President Hillary Clinton?

Up until a week ago, the US elections looked like a relatively easy win for Secretary of State Hillary Clinton. Then the FBI threw a spanner in the works which seem intended to favour the candidacy of her Republican opponent, Donald Trump.
Clinton’s campaign continues to be dogged by her email controversy and the race has tightened considerably. Americans are faced with the dilemma of choosing between two evils and deciding on whether a possibly corrupt Clinton is the lesser evil compared to the temperamental business tycoon, Trump.

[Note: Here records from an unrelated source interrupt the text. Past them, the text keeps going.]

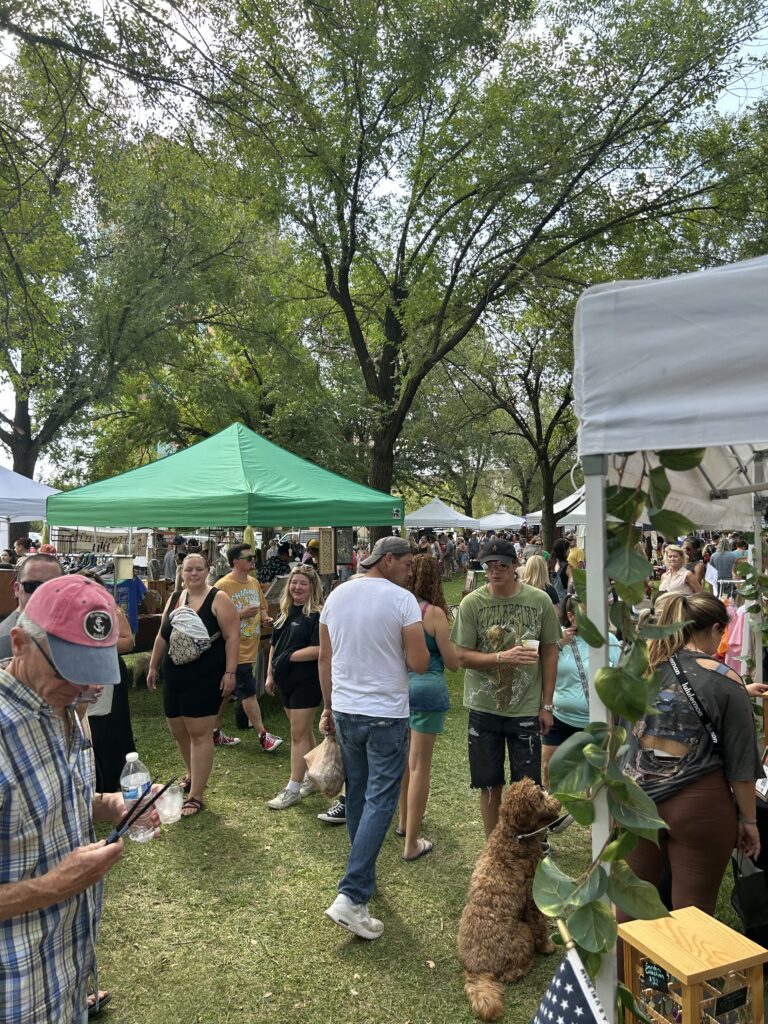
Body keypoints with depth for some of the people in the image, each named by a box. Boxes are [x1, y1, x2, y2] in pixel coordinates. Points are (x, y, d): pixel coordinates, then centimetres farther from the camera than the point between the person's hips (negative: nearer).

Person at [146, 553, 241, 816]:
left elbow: (232, 637, -11)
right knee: (178, 731, 15)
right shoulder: (173, 598, 10)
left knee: (199, 734, -2)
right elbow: (162, 636, 19)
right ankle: (192, 775, 40)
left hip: (205, 678, -6)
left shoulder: (218, 599, -7)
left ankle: (196, 796, 6)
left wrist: (230, 672, -17)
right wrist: (153, 667, 18)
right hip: (174, 678, 6)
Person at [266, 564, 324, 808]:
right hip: (286, 680, 8)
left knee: (299, 735, -2)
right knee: (303, 731, 18)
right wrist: (270, 674, 14)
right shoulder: (285, 612, 10)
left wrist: (289, 656, -16)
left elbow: (318, 650, -23)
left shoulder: (317, 615, -15)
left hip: (306, 682, -8)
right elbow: (274, 645, 16)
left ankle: (293, 790, 6)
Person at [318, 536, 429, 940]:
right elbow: (419, 663, -15)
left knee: (357, 796, 19)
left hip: (344, 711, 6)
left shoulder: (337, 595, 4)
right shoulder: (402, 600, -13)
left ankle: (364, 880, 35)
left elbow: (324, 657, 9)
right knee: (379, 801, 0)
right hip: (386, 715, -6)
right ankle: (350, 897, -5)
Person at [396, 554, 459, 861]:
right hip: (426, 689, -5)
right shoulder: (434, 613, -14)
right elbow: (453, 663, -7)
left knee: (404, 759, 23)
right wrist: (446, 637, 9)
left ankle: (405, 821, 41)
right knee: (419, 766, 3)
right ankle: (412, 843, 10)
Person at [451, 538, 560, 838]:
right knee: (489, 783, 13)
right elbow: (462, 656, -9)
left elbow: (549, 653, 3)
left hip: (526, 708, 0)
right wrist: (502, 657, -24)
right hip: (484, 707, 0)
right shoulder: (471, 603, -8)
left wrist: (547, 704, 3)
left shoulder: (540, 601, -5)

America has always been proud of its claim that anyone can grow up to be president. This campaign cycle, Trump has put that claim to the test with his unorthodox campaign style which arises from personality traits that include demagoguery, narcissism, sexism, and racism.
As his rhetoric grew to dangerous levels, the establishment, including many media corporations and Republican leaders, closed ranks around Clinton to support her candidacy. They felt that Trump’s rhetoric and poor grasp of international politics could make for unwanted volatility with their economic and political partners.
That the Russian Government is said to be hacking into the Democrats’ campaign headquarters’ emails and publicising embarrassing correspondence via Wikileaks also appears to be a pro-Trump move as are their attempts to interfere with the elections machinery and databases.
But any alarm over a foreign government’s attempt to influence the outcome of the elections has been overshadowed by Clinton’s email scandals and the public perception that she is untrustworthy.
Foreign interference in a general election is not the only factor in the US presidential race that resonates with us in Guyana. Ironically, it was the American Government who were the meddlers and rather infamously for nearly three decades as they kept President Forbes Burnham in power to serve their own interests.
That they forged the APNU/AFC coalition is no secret and the public perception prevails that they had a hand in ensuring a victory for their creation.
Trump’s insistence that the US elections system is rigged is also familiar territory in that such rigging actually occurred here – again, with the blessings of the American Government – as well as the fears of what could happen if he refuses to accept the results, should he lose.
The 1992 elections were followed by the looting of Regent Street shops by PNC supporters when their party lost that first free and fair elections since 1964 and, from 1997 onwards, the PNC was always in post-elections protest mode that was bolstered by the same Trump-like accusations of electoral fraud.
Before his presidential bid, Trump had been embraced as a billionaire playboy by the very establishment that now shuns him. It seemed they had viewed him as a somewhat entertaining buffoon who had literally bought his way into the company of the elite.
He now finds himself the leader of mainly white, non-college-educated America, not the company that Trump had ever embraced. Much of his rage could have come out of a sense of betrayal from those he believed had accepted him as an equal.
Trump has given voice to his supporters’ prejudices and frustrations, and one American political commentator said their faith in him is unshakeable because for them “he walks on water”. He has fed on their fears and suspicions of the establishment as being the cause of their inability to take advantage of social and economic policies that could have lifted them into the middle class.
That rhetoric of “marginalisation” also resonates here and even as many Republican leaders distanced themselves from Trump and his rhetoric, they have to acknowledge that their party has long tolerated the right-wing views that he espouses and represents.
Moderate Republicans might never use his extremist language but they had tolerated and even delighted in surrogates like Trump who had led the attacks on Democrats’ positions.
In every sense, they created Trump and how the GOP rebuilds after Tuesday is yet to be seen since he has managed to alienate women, Mexicans, Muslims, POWs, the differently abled, and US Gold Star families, among others.
As for his message of change, every one of us, from our current experience, can advise Americans to be very wary of that campaign promise. It’s also familiar territory for us to elect politicians who are dogged by scandals and controversies even worse than Clinton’s. America’s dilemma of voting for the lesser of two evils has been our only electoral choice for decades.
With the polls continuing to give Clinton a slight edge, will America choose to elect the first woman president of the United States?
Will it be President Hillary Clinton?